Most British Columbians claim to come from Vancouver, but the city itself is not terribly large. Housing less than 600,000 people, it’s only the country’s eighth-largest city, behind such powerhouses as Winnipeg and Mississauga. It’s only when you incorporate the population of Vancouver’s less famous surrounding cities, such as Surrey, Burnaby and Richmond that the “Greater Vancouver” population climbs to over a million.
A scenic, oceanfront city, Vancouver is the epicentre of Canadian trade with Pacific nations, as well as a popular destination for cruise ships, border-crossing Americans and other varieties of tourists. Proximity to Asia has also contributed to the city’s racial diversity, and Vancouver’s Chinese, Korean and Indian populations have visibly skyrocketed in recent years, giving the city a unique multicultural character that exerts its influence on everything from food to festivals. Like Toronto, Vancouver’s visible minority population is now over 40 per cent, and in some neighbourhoods the English language may be rarely seen or heard.
Banking, real estate and software design have come to play a large role in the Vancouver economy, allowing the city to aggressively market itself as a hip haven for international investment. Waterfront / mountain views do not come cheap, however, and the city is easily the most expensive place to live in Canada. Some studies claim it’s one of the most expensive places to live in the whole world, in fact.
Sitting so far from Canada’s major population centres of Ontario and Quebec, British Columbians can feel alienated from the goings-on in other parts of the country, which has led to a somewhat obsessive culture of contrasting “East vs. West.” The standard stereotype is that British Columbians tend to be more laid-back and easy-going than Eastern Canadians, but also less ambitious and successful.
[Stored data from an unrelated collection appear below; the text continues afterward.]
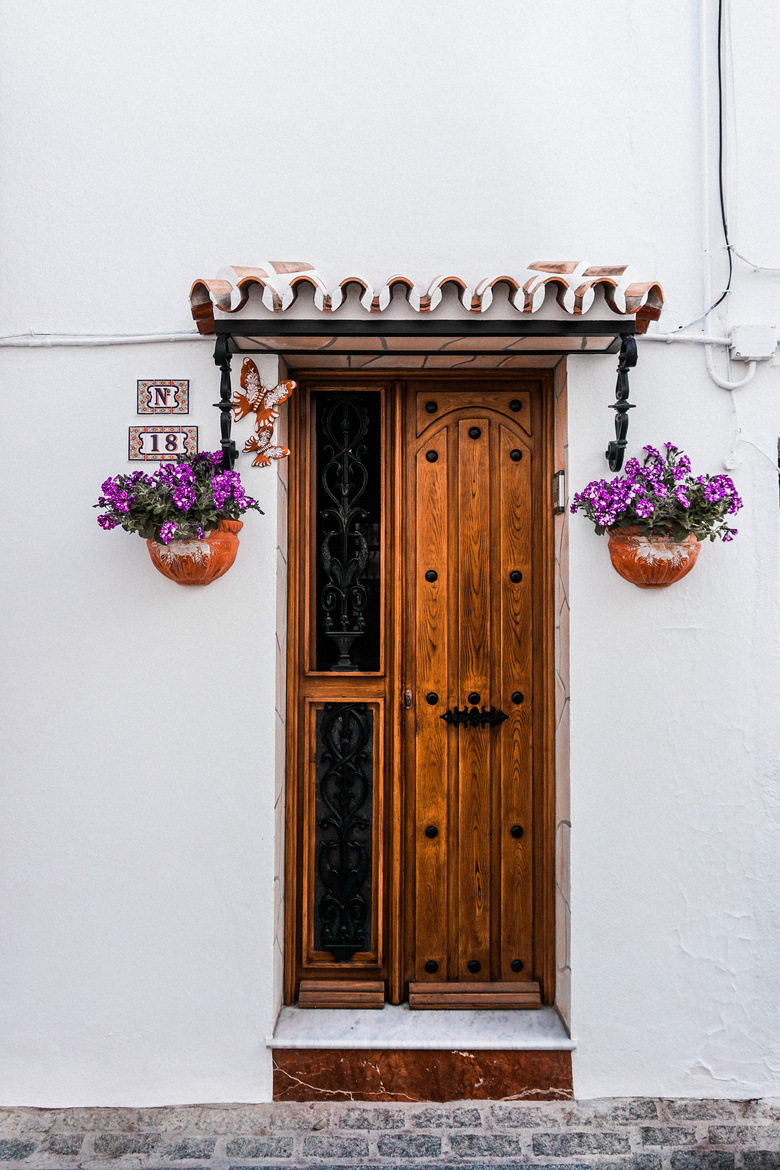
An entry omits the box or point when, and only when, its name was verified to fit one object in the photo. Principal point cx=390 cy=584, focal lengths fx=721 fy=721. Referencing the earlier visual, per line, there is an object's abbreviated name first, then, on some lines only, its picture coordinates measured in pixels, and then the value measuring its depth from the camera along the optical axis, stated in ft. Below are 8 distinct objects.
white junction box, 9.43
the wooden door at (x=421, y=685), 9.93
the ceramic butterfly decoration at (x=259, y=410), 9.25
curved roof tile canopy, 7.99
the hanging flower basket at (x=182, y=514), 8.40
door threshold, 9.05
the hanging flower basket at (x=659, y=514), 8.50
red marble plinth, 9.06
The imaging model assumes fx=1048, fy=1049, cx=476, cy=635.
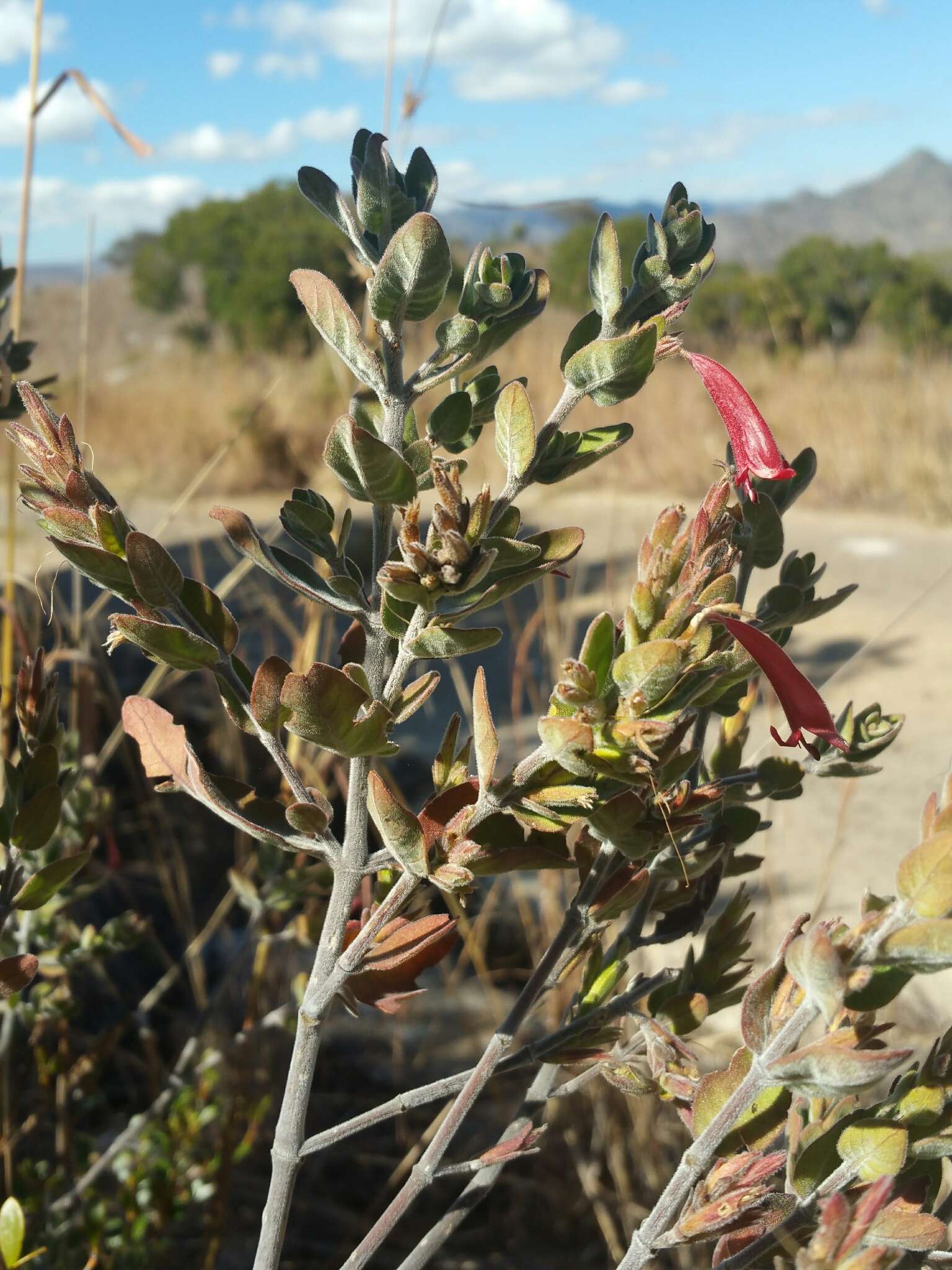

Neither trope is without some basis in reality; historically, “moving west” has been a popular journey for easterners eager to escape the rat race of Toronto or Montreal, while the opposite trek has been equally popular with British Columbians seeking big jobs and big money.
Home to so much picturesque nature, British Columbians have a tradition of environmentalism that often manifests in the form of so-called “green” politics and fads, such as organic gardening or natural energy. The province’s controversial embrace of marijuana is sometimes said to be an outgrowth of this, and while still illegal, the popularity of homegrown “B.C. Bud” and household grow-ops, or indoor hydroponic gardens, have formed cultural cliches that are proving particularly hard to shake.
Across the country, B.C. politics have something of a reputation for being wacky or erratic, a stereotype that probably comes from the larger stereotype of British Columbians as goofy bohemian hipsters. Historically, the province’s politics have been dominated by a sort of exaggerated, stylized class conflict between aggressively left-wing labour unions, particularly the public sector teacher, nurses and government employees unions (who back the provincial New Democratic Party), and a more libertarian-minded business community (who originally backed the long-lived B.C. Social Credit Party, and now support the B.C. Liberals). Tensions are only exacerbated by the fact that B.C. has Canada’s loosest campaign finance laws, which gives a lot of influence to corporate and union money.